Task to carry out: Copy exactly the lines that run from the one containing "right ankle: (805, 425)" through the end of the entries, both ends included.

[Records provided Boundary: Start]

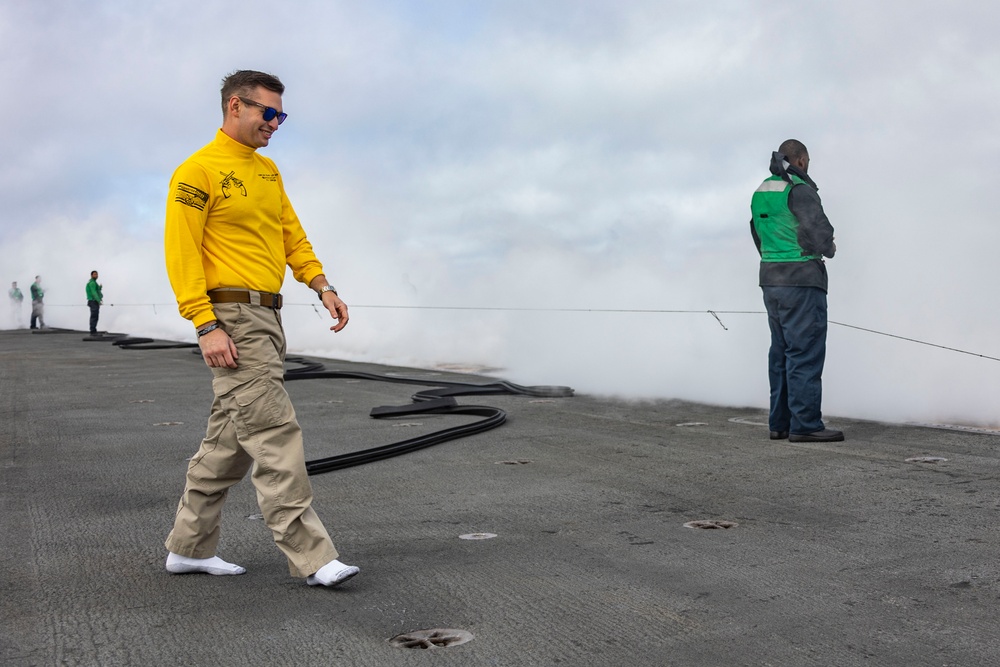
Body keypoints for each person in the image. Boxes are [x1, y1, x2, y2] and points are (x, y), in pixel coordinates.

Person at [162, 69, 359, 587]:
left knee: (227, 445)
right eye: (266, 113)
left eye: (281, 115)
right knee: (274, 433)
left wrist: (322, 285)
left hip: (267, 317)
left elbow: (292, 235)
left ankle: (188, 548)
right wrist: (205, 325)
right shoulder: (196, 172)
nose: (275, 123)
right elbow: (181, 255)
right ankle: (314, 558)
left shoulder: (268, 171)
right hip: (231, 317)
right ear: (235, 107)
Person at [750, 139, 843, 443]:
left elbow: (757, 232)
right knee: (804, 353)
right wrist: (828, 248)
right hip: (801, 280)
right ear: (801, 161)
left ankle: (781, 423)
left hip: (771, 279)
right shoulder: (799, 189)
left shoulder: (762, 191)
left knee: (780, 352)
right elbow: (820, 232)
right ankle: (805, 425)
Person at [86, 270, 103, 335]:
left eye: (97, 274)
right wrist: (99, 301)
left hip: (94, 301)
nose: (96, 275)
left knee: (95, 316)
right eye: (95, 274)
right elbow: (94, 292)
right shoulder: (92, 283)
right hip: (93, 301)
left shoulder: (94, 282)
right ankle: (93, 331)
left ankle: (93, 330)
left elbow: (97, 289)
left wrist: (100, 287)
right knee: (94, 316)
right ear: (92, 275)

[Records provided Boundary: End]

Reply to the exercise:
right ankle: (805, 425)
Person at [86, 270, 103, 335]:
left eye: (97, 274)
right wrist: (99, 301)
left hip: (94, 301)
nose: (96, 275)
left knee: (95, 316)
right eye: (95, 274)
right elbow: (94, 292)
right shoulder: (92, 283)
right hip: (93, 301)
left shoulder: (94, 282)
right ankle: (93, 331)
left ankle: (93, 330)
left elbow: (97, 289)
left wrist: (100, 287)
right knee: (94, 316)
right ear: (92, 275)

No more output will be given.